In the short story "Through the Tunnel," what is the author suggesting about the process of maturation?
Doris Lessing, the author of "Through the Tunnel," seems to be suggesting that the process of maturation is not a linear one. As we grow up, we don't neatly proceed from one step to the next in an orderly fashion, eventually ending up at the goal after we've taken each step in order and only once. The process of maturing is a great deal messier than that; the path is twisted and winding, sometimes turning back on itself for a time.
To begin, Jerry seriously desires some independence from his watchful and protective mother, and he longs to go to the "wild bay" to begin to achieve this. When he eventually does get there, he comes across some "big boys -- men to Jerry," and his desire to be accepted as one of them, a man, overwhelms him. Later, however, rejected by them, he "cried openly, fists in his eyes" and "he cried himself out," as a child would.
He has realized that he needs goggles in order to attempt the feat that those boys did -- swimming through the tunnel in the rock -- and he assaults his mother, unable to delay gratification (the ability to do this signals maturity), "defiant and beseeching" because he needs them "now, now, now! He must have them this minute and no other time." This is very childlike behavior.

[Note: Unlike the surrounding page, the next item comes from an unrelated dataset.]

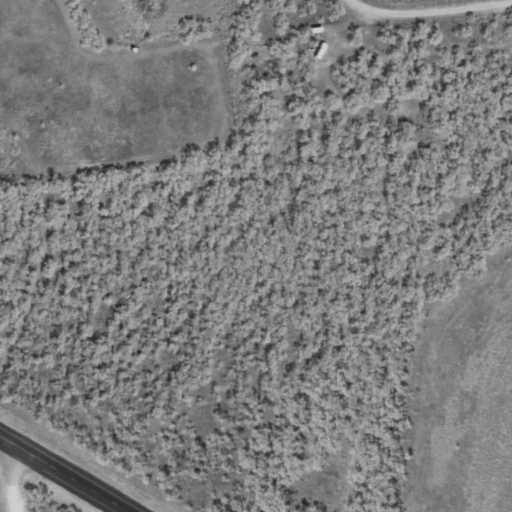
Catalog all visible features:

As he practices holding his breath, day after day, "that other beach [...] seemed a place for small children [...]. It was not his beach." Jerry is beginning to have a sense of the patience one must exhibit in order to achieve something substantial. When he decides to go to the wild bay that day, "He did not ask for permission [...]." Adults do not ask permission; children do. Moreover, although he now believes that he could probably make it through the tunnel, "A curious, most unchildlike persistence, a controlled impatience, made him wait." He is acquiring the ability to delay gratification, a sign of his growing maturity and waning childish impulsiveness.
However, in achieving his goal of swimming through the tunnel he had been extremely frightened by it, and "He could see the local boys diving and playing half a mile away. He did not want them" anymore. Fitting in with those "big boys" had once been his primary goal, but it no longer appeals to him. Jerry, perhaps, has realized that he is not quite ready to be a man yet. In the end, he calls his mother "Mummy," a quite childlike way to address her, and blurts out that he can stay underwater for three minutes now. "It came bursting out of him," like a child would speak when seeking his mother's approval. It is now no longer the boys' approval he desires; he doesn't need their recognition as a fellow man. He is content, for now, to remain a child and accept his mother's praise and instruction without a "battle of wills."
This back-and-forth movement -- desiring independence one minute, displaying an inability to delay gratification the next, using patience and level-headedness to make a mature decision, and then reverting to childish tendencies and behaviors -- shows that the process of maturing is not a straight path from point A to point B. Instead, in this process, we often take two steps forward and one step back.